Objetivo declarado 1
Reescreva as linhas da listagem a partir da linha com "pose: elev=104.9 azim=213.0" até o fim da listagem, trocando "dist" por "distance" e mantendo todo o resto igual. Deixe as imagens de fora da resposta.

Trecho da página
***
Argentina: provocação policial e misoginia
Não só as mudanças no sistema de aposentadoria tornaram evidente que as vidas das mulheres são desvalorizadas, mas também os modos de repressão exibiram a crueldade da misoginia.
Por Sebastián Lacunza
Com as mãos presas ao chão, cercada por dez policiais, uma mulher gritou com todas as forças: “Agora diga na minha cara o que você me disse. Você, filho da puta, me diga aqui. ” Localizado a poucos metros de distância, um policial manteve o sorriso e desviou o olhar.
Eram 16:40 na segunda-feira. Enquanto os deputados retomaram a sessão para reduzir o aumento das pensões, a anatomia do momento na intersecção da Avenida de Mayo com Sáenz Peña proporcionou uma imagem renascentista. Em uma esquina, cerca de seis mulheres do Projeto Comunitário denunciaram, entre gritos, que tinham sido espancadas e levados presos todos os homens e duas companheiras do grupo. Atravessando o centro da avenida, policiais moviam-se em direção à praça e, a meio quarteirão de distância, um grupo da Frente Darío Santillán se refugiava no corredor de um prédio. A trezentos metros do rio, perto de 9 de julho, as detenções foram incessantes.
***
[Itens listados em um conjunto de dados]

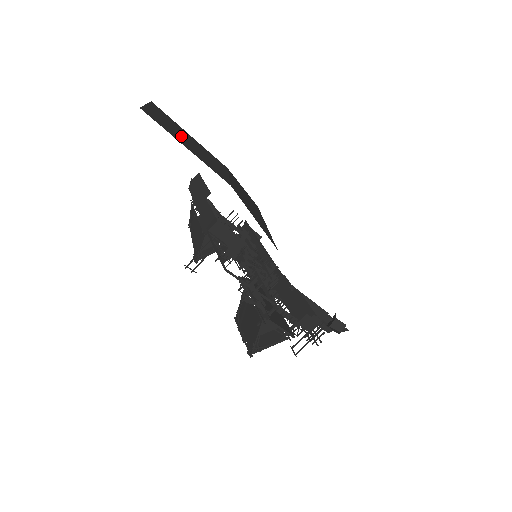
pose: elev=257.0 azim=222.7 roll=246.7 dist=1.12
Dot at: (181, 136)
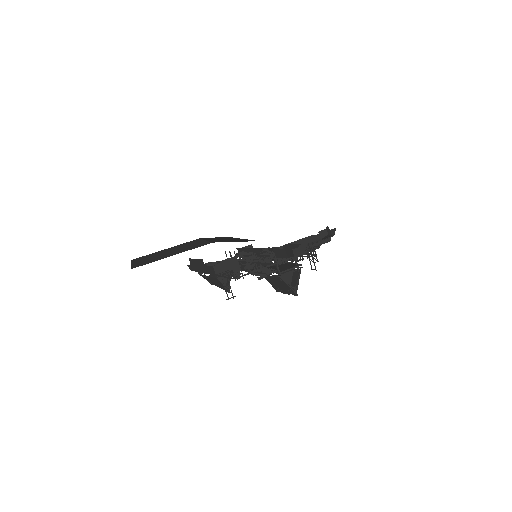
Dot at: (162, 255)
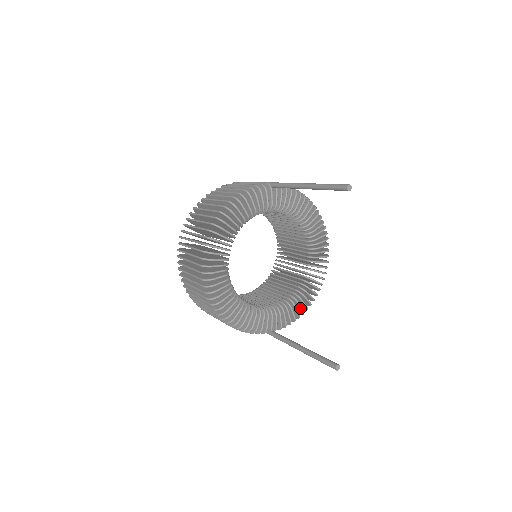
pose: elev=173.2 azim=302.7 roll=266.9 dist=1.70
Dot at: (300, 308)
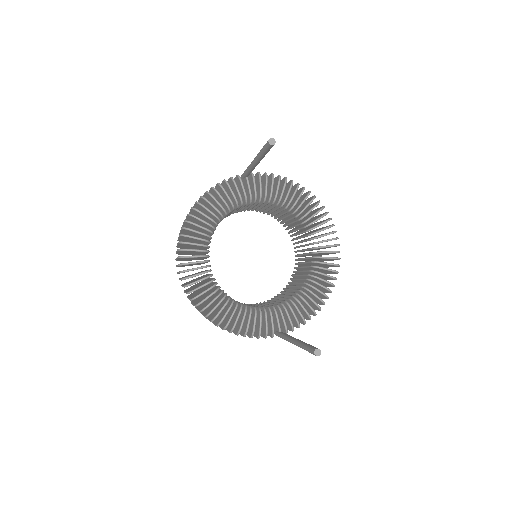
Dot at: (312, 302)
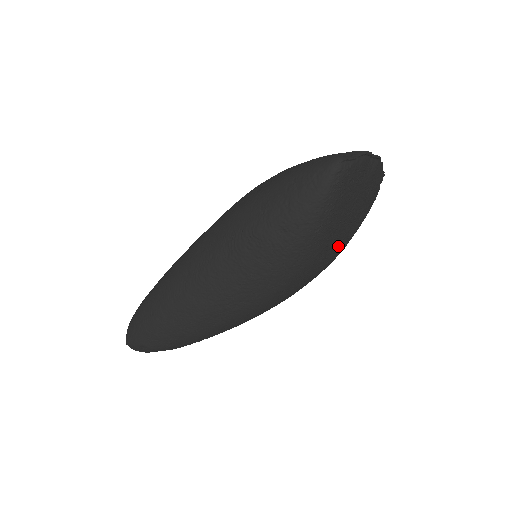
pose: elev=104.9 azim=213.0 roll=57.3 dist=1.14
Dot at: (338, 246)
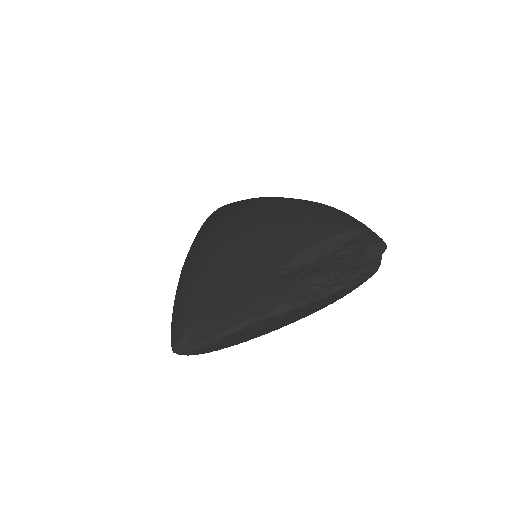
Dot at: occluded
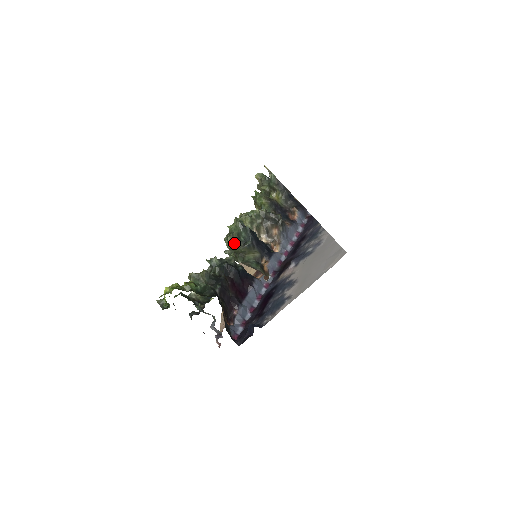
***
Objetivo declarado 2
Responda com base no texto sobre a repressão na Argentina:
(a) Quantos policiais cercavam a mulher que gritava?
(b) Em que horário e em que dia da semana ocorreu a cena na Avenida de Mayo?
(c) Quantas mulheres do Projeto Comunitário estavam na esquina, aproximadamente?

Solução completa 1
pose: elev=104.9 azim=213.0 roll=57.3 distance=1.14
Dot at: (338, 246)
Dot at: occluded

Solução completa 2
(a) Dez policiais.
(b) Às 16:40, na segunda-feira.
(c) Cerca de seis.